Migration from the existing hospital information system to LORENZO started in mid-2005, with the transfer of all treatment data and the creation of an electronic patient folder (EPF). November 2005 saw the beginnings of the evaluation of the prototypes, and in March 2006 the new system was put into operation for the first time. Since then, doctors and nurses have had direct, 24-hour context-sensitive access to the new EPF functions for all pre- and post-operative clinics. Being able to access case notes for a patient’s entire life is a particular benefit. “LORENZO displays whole treatment procedures at-a-glance so doctors can now create individual illness-specific profiles. Time-consuming selection from a range of sources is no longer necessary,” Lowitsch said. "The solution has added noticeable value at a stroke, plus LORENZO delivers truly intuitive interfaces so training time is minimised.”

The next step is to introduce the doctor’s letters and discharge management within LORENZO and activate the clinical procedures from surgical procedures and ward administration to order, timetable and resource management. “Doctors will then get, for instance, a list of diagnoses and suggested treatments. Doctors and nurses will have all the data they need displayed automatically at the right time, 24 hours a day. No more order entries. We are expecting massive improvements in quality and increased efficiency.”

Aachen expects far-reaching benefits once the clinical and commercial IT processes are fully integrated. “In future, if a doctor wants to order an x-ray, LORENZO will automatically answer the key questions: how much will the procedure cost and how much budget is available? With integration of personnel resource planning, someone planning a surgical procedure will see at-a-glance who is on duty at the appointed time. This information gives us the basis we need to put into practice our motto 'Plan, book, pay' on a daily basis,” said Lowitsch.
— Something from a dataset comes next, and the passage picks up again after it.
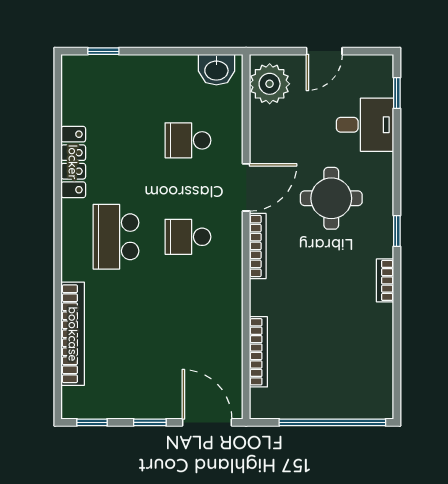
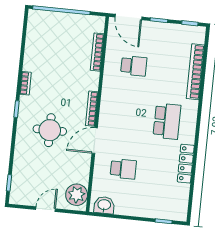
desk: (365, 125) -> (28, 168), removed
school desk: (188, 237) -> (134, 66), moved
Ideal-type operational business processes

Aachen is breaking new ground in the German health service. Clinic managers have decided to model and document all organisational and treatment processes using a process modelling tool and to export the information automatically into LORENZO. Lowitsch said: “This gives us a professional tool for workflow modelling, and for the first time we have the opportunity to define best-practice operational business processes from which the software automatically generates the necessary system settings.” The cost of system administration is drastically reduced, and Aachen has the flexibility to respond quickly to changes in legal and business requirements. It will also profit in other areas from this flexibility. Since LORENZO is based on open standards, Aachen can work with partners to develop new markets and realise further savings. Simply giving external doctors, rehabilitation centres and hospitals electronic patient folders alone could considerably increase the quality and efficiency of the entire treatment chain.
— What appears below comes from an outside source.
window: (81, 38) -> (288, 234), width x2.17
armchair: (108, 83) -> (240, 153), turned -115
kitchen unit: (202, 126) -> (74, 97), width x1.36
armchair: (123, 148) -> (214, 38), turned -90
“An essential key to success is having a partner like iSOFT that not only has high-level expertise but also offers constant on-site presence,” said Lowitsch. “More important is the open, results-orientated dialogue between all those taking part, in which commitment and responsibility for the joint success of the project is always the top priority. This innovative, pioneering project for the German health service requires a lot of input and continued goal-orientated work. However, we are firmly convinced that we will achieve our ambitious goal, and our conviction is growing stronger every day,” he added. “LORENZO will make a decisive contribution in gaining the optimum balance between quality assurance and resource minimisation for our hospital. And, since it will introduce best-practice without compromise, then like our business model it therefore represents not only a viable solution for Aachen but also offers maximum benefit for other hospitals.”